Best solution would be to get BIND to return a NOERROR instead of SERVFAIL imho. Easiest way to get that working seems to be to get a NOERROR back with a SOA pointing to a NS that resolves.
Forwarding the entire consul. zone to consul doesn't help by the way, as it doesn't resolve ns.consul.
Found some other referrals to this: https://github.com/hashicorp/consul/pull/1798 https://github.com/hashicorp/consul/issues/1755
Any progress on this issue?
Consul version: v0.7.2
Server information:
Description of the Issue (and unexpected/desired result)
We are delegating a subdomain from Bind9 to Consul for service discovery. We have configured the datacenter and domain values properly and delegation of A records work. However, lookups of AAAA records for valid services fail. This problem is limited to AAAA lookups of valid services as the service has valid A records for ipv4, but no AAAA records as the backing servers currently do not have ipv6 addresses. Lookups of invalid services pass as Consul returns NXDOMAIN for invalid services.
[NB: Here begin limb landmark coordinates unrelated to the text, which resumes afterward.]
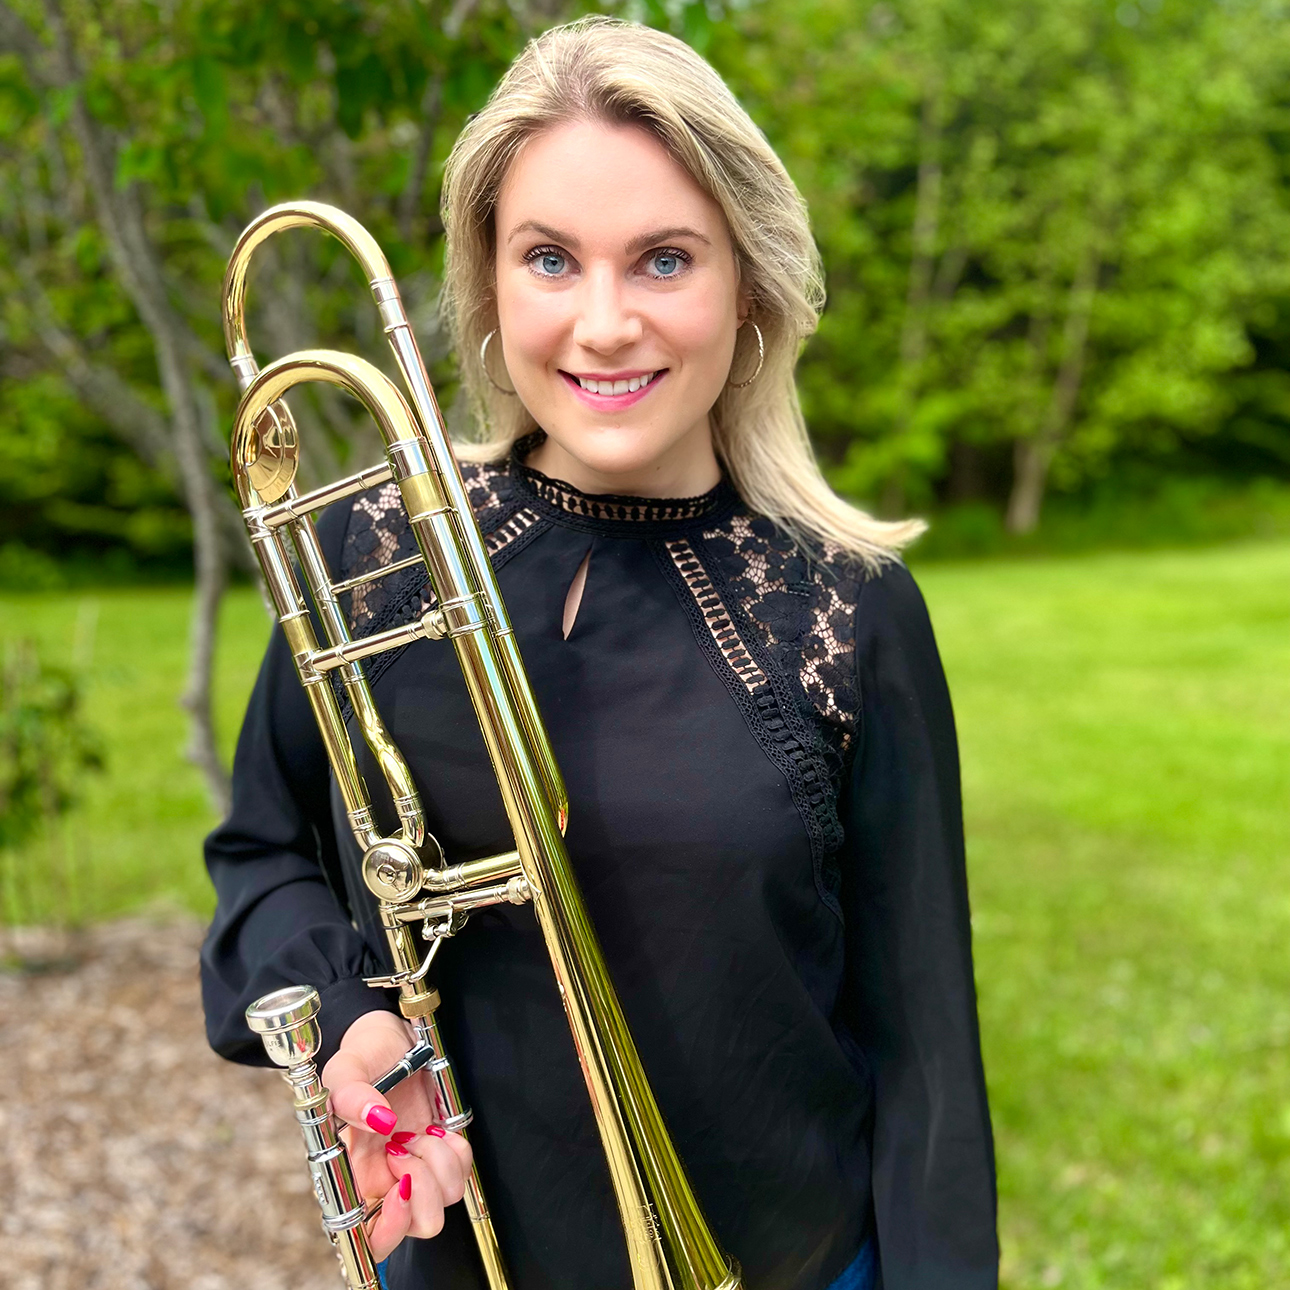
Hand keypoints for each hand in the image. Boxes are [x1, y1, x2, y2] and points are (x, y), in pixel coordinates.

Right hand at [322, 1009, 473, 1259]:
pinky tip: (437, 1127)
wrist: (389, 1038)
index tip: (403, 1187)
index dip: (390, 1228)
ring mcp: (417, 1168)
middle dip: (424, 1188)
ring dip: (439, 1162)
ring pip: (446, 1199)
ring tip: (419, 1130)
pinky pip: (463, 1170)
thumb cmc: (362, 1057)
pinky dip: (457, 1149)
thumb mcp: (345, 1069)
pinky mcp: (442, 1152)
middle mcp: (387, 1182)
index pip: (369, 1236)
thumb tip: (379, 1121)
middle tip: (406, 1146)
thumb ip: (351, 1096)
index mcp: (354, 1177)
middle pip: (420, 1224)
In troubleshooting on the Bind9 side I see Bind is reporting FORMERR. Note the following log snippet is sanitized:
In reading about similar issues on the Bind9 user list I believe this is due to the SOA record being incorrect. See the following post with the comment "This one fails to return the CNAME to content.sjc1.site.voxcdn.net when the query type is AAAA so you get a unrelated SOA record." https://groups.google.com/forum/#!topic/comp.protocols.dns.bind/B-9RPmaJdjQ This makes sense for my error as I see the empty NOERROR response for the AAAA lookup returns a SOA record with ns.domain as the authorative nameserver, which is wrong.
Looking over the Consul docs I do not see how to configure the SOA record for the delegated domain in Consul, based on the docs at https://www.consul.io/docs/agent/options.html#dns_config I am under the impression ns.domain and postmaster.doman are hardcoded defaults. I see PR #1798 was opened to allow this record to be settable, but the author closed the PR without it being merged.
This is a nuisance problem as, while the A record lookup works, Bind is passing SERVFAIL to clients trying to look up AAAA records first because it is rejecting the response from Consul and as such cannot get a response itself. The clients retry on SERVFAIL until they timeout and fallback to the A record, adding about 10s to all API requests to services using Consul DNS in our environment.